- PASSAGE -
------------------------------

But unlike the condor, Virginio is not yet prepared for such an ideal, unconflicted end to life. He struggles internally and continues to fight against dying just as he steels himself to carry on in his own home, working his blighted land and upholding the vanishing culture of rural Quechua life. His motives in not informing his wife of his hopeless prognosis are mixed: He is worried about how Sisa will get on without him, and/or he is unwilling to die alone, without the wife who has been his loving partner for many years. He insists that Sisa must go with him “to the lake,” a transparent euphemism for suicide. It takes his grandson, the modern, very clever “Clever,” to point out that Sisa can and should have the agency to decide such matters for herself.
Over the course of Virginio’s discussions with Clever, the film highlights the psychological complexity that humans must individually put right in the face of imminent death. One needs water to survive and thrive; but one needs spirit, courage and emotional support at the end of the day. For Virginio, the prospect of dying in a distant hospital, far from everything and everyone he has known and loved, would be a double death, an anathema. The visiting doctor brought by Clever to examine Virginio knows that he is defeated and gives way without a serious effort.
Finally accepting the likelihood that the rains will not come again in his lifetime, Virginio nevertheless finds a way to savor his last days. To arrive at this point, he must first find a path to relinquishing his anger and resolving his fractured relationship with his grandson, by implication also mending the quarrel with his absent alienated son. Having done so, he now enjoys an almost celebratory meal with his wife and grandson. The stony, impassive stares of husband and wife are now replaced with relaxed smiles.

------------------------------

- PROBLEM SET -
**a)** For each statement below, say yes or no according to the passage on Virginio, and quote the words of the passage that decide it: (i) Virginio tells his wife about his hopeless prognosis. (ii) The doctor brought by Clever gives way without a serious effort. (iii) Virginio expects the rains to return during his lifetime.
**b)** Rewrite the stretch of the passage on Virginio from "But unlike the" through "matters for herself.", replacing "condor" with "eagle".
**c)** Extend the passage on Virginio, starting after its last sentence.
The lines that come next are drawn from a separate source.

------------------------------

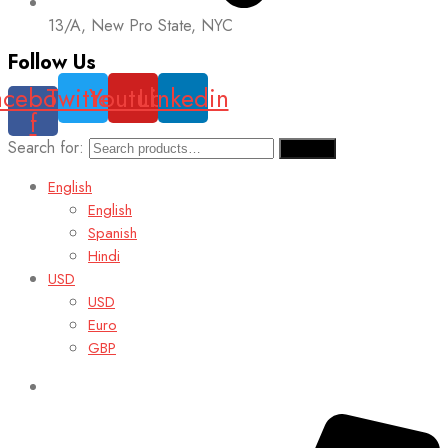
13/A, New Pro State, NYC
Follow Us
acebook-
Twitter
Youtube
Linkedin
f
Search for:
Search
English
English
Spanish
Hindi
USD
USD
Euro
GBP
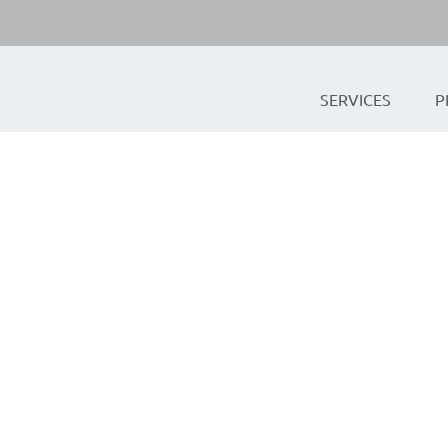
SERVICES
P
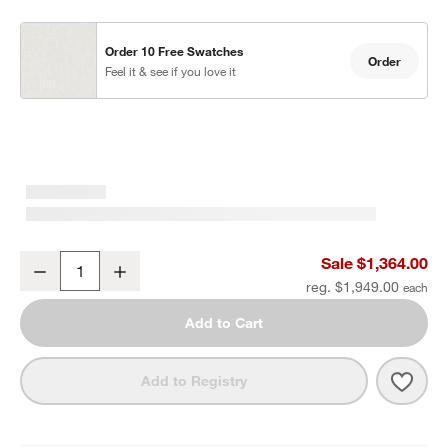
Order 10 Free Swatches
Order
Feel it & see if you love it
Mallorca Wood Outdoor Swivel Lounge Chair with Ivory Cushions
Sale $1,364.00
Decrease
Increase
Quantity
reg. $1,949.00
Add to Cart
Save 
Mall
Add to Registry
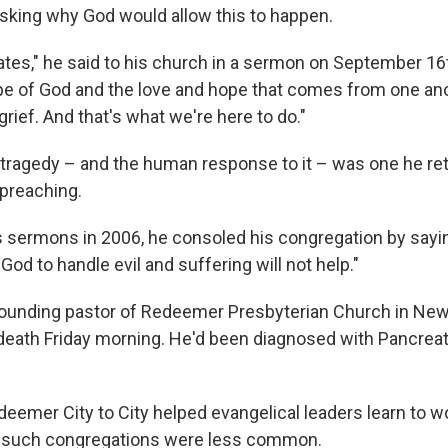
king why God would allow this to happen.
ates," he said to his church in a sermon on September 16t
pe of God and the love and hope that comes from one ano
grief. And that's what we're here to do."
tragedy – and the human response to it – was one he re
 preaching.
is sermons in 2006, he consoled his congregation by sayin
 God to handle evil and suffering will not help."
founding pastor of Redeemer Presbyterian Church in New
eath Friday morning. He'd been diagnosed with Pancreat
eemer City to City helped evangelical leaders learn to w
e such congregations were less common.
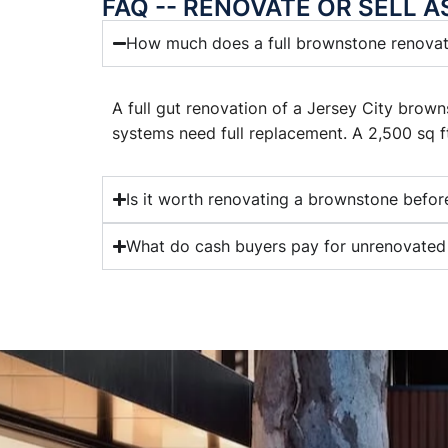
FAQ -- RENOVATE OR SELL A
How much does a full brownstone renovati
A full gut renovation of a Jersey City brow
systems need full replacement. A 2,500 sq 
Is it worth renovating a brownstone before
What do cash buyers pay for unrenovated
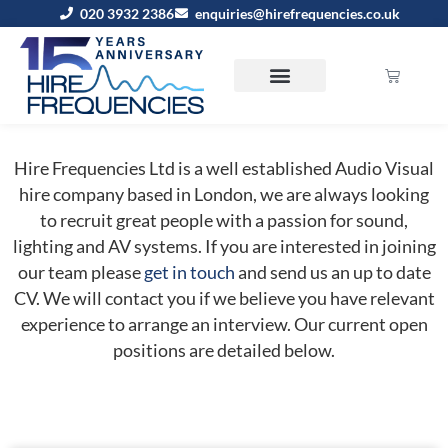
020 3932 2386
enquiries@hirefrequencies.co.uk
Hire Frequencies Ltd is a well established Audio Visual
hire company based in London, we are always looking
to recruit great people with a passion for sound,
lighting and AV systems. If you are interested in joining
our team please
get in touch
and send us an up to date
CV. We will contact you if we believe you have relevant
experience to arrange an interview. Our current open
positions are detailed below.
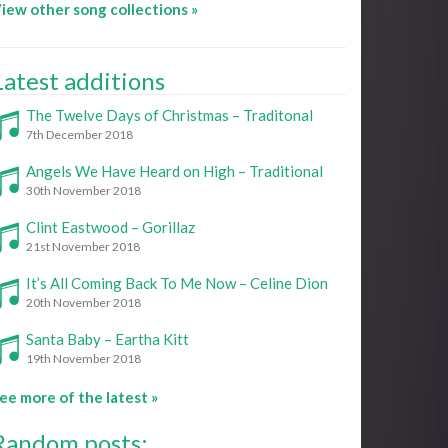
iew other song collections »
Latest additions
The Twelve Days of Christmas – Traditonal
7th December 2018
Angels We Have Heard on High – Traditional
30th November 2018
Clint Eastwood – Gorillaz
21st November 2018
It’s All Coming Back To Me Now – Celine Dion
20th November 2018
Santa Baby – Eartha Kitt
19th November 2018
ee more of the latest »
Random posts:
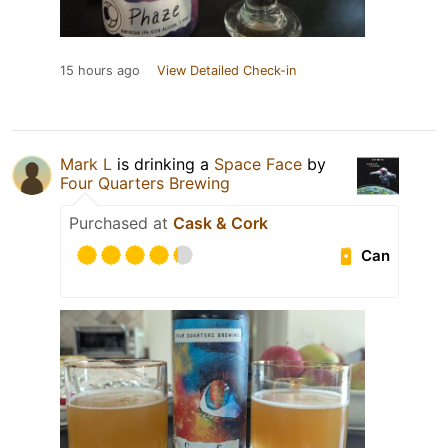
15 hours ago
View Detailed Check-in
Mark L
is drinking a
Space Face
by
Four Quarters Brewing
Purchased at
Cask & Cork
Can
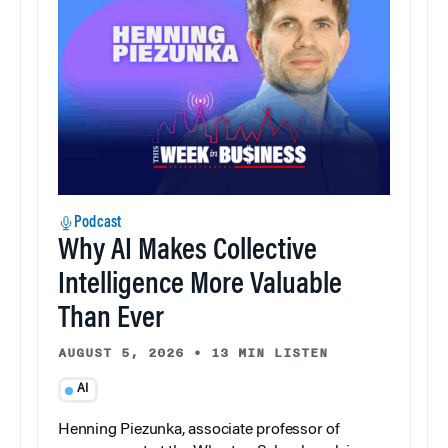
Podcast
Why AI Makes Collective
Intelligence More Valuable
Than Ever
AUGUST 5, 2026
•
13 MIN LISTEN
AI
Henning Piezunka, associate professor of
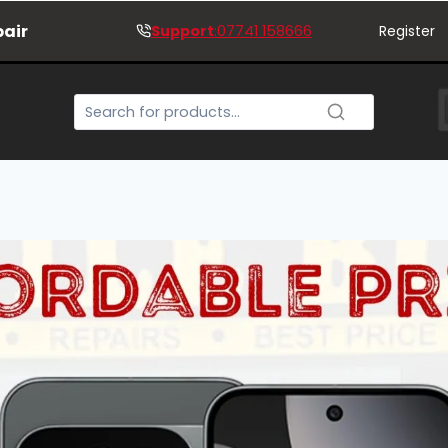
pair
Support
:07741 158666
Register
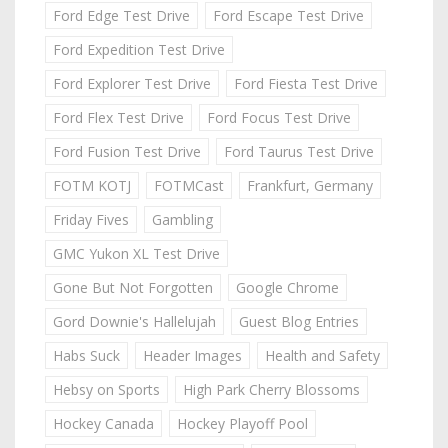
Ford Edge Test Drive
Ford Escape Test Drive
Ford Expedition Test Drive
Ford Explorer Test Drive
Ford Fiesta Test Drive
Ford Flex Test Drive
Ford Focus Test Drive
Ford Fusion Test Drive
Ford Taurus Test Drive
FOTM KOTJ
FOTMCast
Frankfurt, Germany
Friday Fives
Gambling
GMC Yukon XL Test Drive
Gone But Not Forgotten
Google Chrome
Gord Downie's Hallelujah
Guest Blog Entries
Habs Suck
Header Images
Health and Safety
Hebsy on Sports
High Park Cherry Blossoms
Hockey Canada
Hockey Playoff Pool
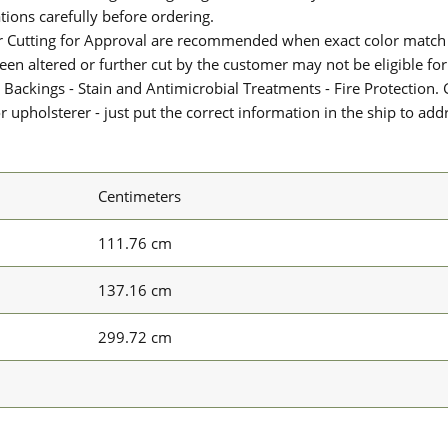
ions carefully before ordering.
or Cutting for Approval are recommended when exact color match 
 been altered or further cut by the customer may not be eligible f
 Backings - Stain and Antimicrobial Treatments - Fire Protection. G
upholsterer - just put the correct information in the ship to add
Centimeters
111.76 cm
137.16 cm
299.72 cm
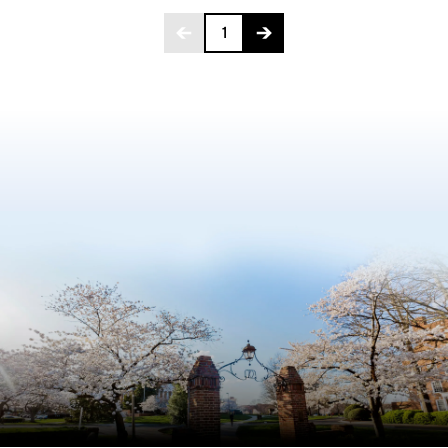
Page 1 of 275
1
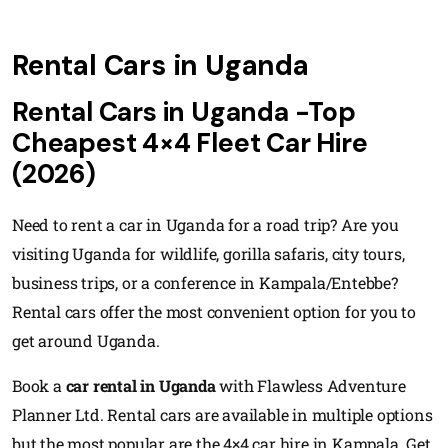
Rental Cars in Uganda
Rental Cars in Uganda -Top
Cheapest 4×4 Fleet Car Hire
(2026)
Need to rent a car in Uganda for a road trip? Are you
visiting Uganda for wildlife, gorilla safaris, city tours,
business trips, or a conference in Kampala/Entebbe?
Rental cars offer the most convenient option for you to
get around Uganda.
Book a
car rental in Uganda
with Flawless Adventure
Planner Ltd. Rental cars are available in multiple options
but the most popular are the 4×4 car hire in Kampala. Get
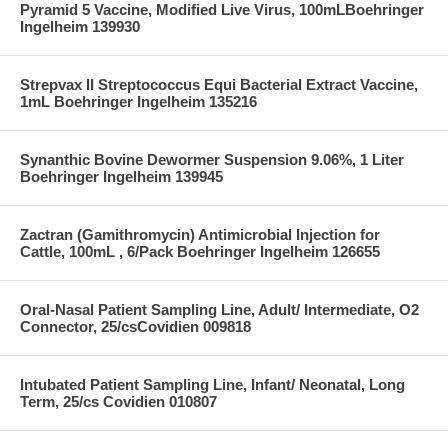
Pyramid 5 Vaccine, Modified Live Virus, 100mLBoehringer
Ingelheim 139930
Strepvax II Streptococcus Equi Bacterial Extract Vaccine,
1mL Boehringer Ingelheim 135216
Synanthic Bovine Dewormer Suspension 9.06%, 1 Liter
Boehringer Ingelheim 139945
Zactran (Gamithromycin) Antimicrobial Injection for
Cattle, 100mL , 6/Pack Boehringer Ingelheim 126655
Oral-Nasal Patient Sampling Line, Adult/ Intermediate, O2
Connector, 25/csCovidien 009818
Intubated Patient Sampling Line, Infant/ Neonatal, Long
Term, 25/cs Covidien 010807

------------------------------

- YOUR WRITTEN ANSWERS -
**a)**
(i) No: "His motives in not informing his wife of his hopeless prognosis are mixed"
(ii) Yes: "knows that he is defeated and gives way without a serious effort"
(iii) No: "Finally accepting the likelihood that the rains will not come again in his lifetime"

**b)**
But unlike the eagle, Virginio is not yet prepared for such an ideal, unconflicted end to life. He struggles internally and continues to fight against dying just as he steels himself to carry on in his own home, working his blighted land and upholding the vanishing culture of rural Quechua life. His motives in not informing his wife of his hopeless prognosis are mixed: He is worried about how Sisa will get on without him, and/or he is unwilling to die alone, without the wife who has been his loving partner for many years. He insists that Sisa must go with him “to the lake,” a transparent euphemism for suicide. It takes his grandson, the modern, very clever “Clever,” to point out that Sisa can and should have the agency to decide such matters for herself.

**c)**
It is therefore suggested that, having at last completed the requisite psychological preparation, Virginio will die at peace with himself. But in broader, less individually specific terms, how is dying well—that fundamental but elusive conundrum of human life—actually to be achieved? When Virginio is explaining to Clever how condors die, Clever asks if the condor in that scenario is “scared.” Yes, replies Virginio, he is scared, but he also knows that a new cycle of life is about to begin, meaning that there can be solace in the understanding that life will carry on abundantly and perpetually after one man’s death.
Without revealing the film’s dramatic conclusion, the viewer perceives, well before the ending, that lost llamas will return home, the rains will come again in due time, and a new cycle of life will eventually take hold. It’s a feeling that echoes the simplicity and wisdom of a remembered childhood fable.
As a final note, the extraordinary cinematography in in Utama warrants the audience’s special attention. There are many breathtaking pauses for painterly shots of the bleak, barren hills, contrasted with brilliantly blue skies and the colorful ribbons that distinguish Virginio’s herd of llamas. The music is also beautiful, providing a background that would be interesting enough to stand alone, but here is closely aligned with the changing moods of an evolving story, ranging from disturbingly ominous at the beginning to spiritually resonant by the conclusion. Watching this film is a sobering and yet rapturous experience.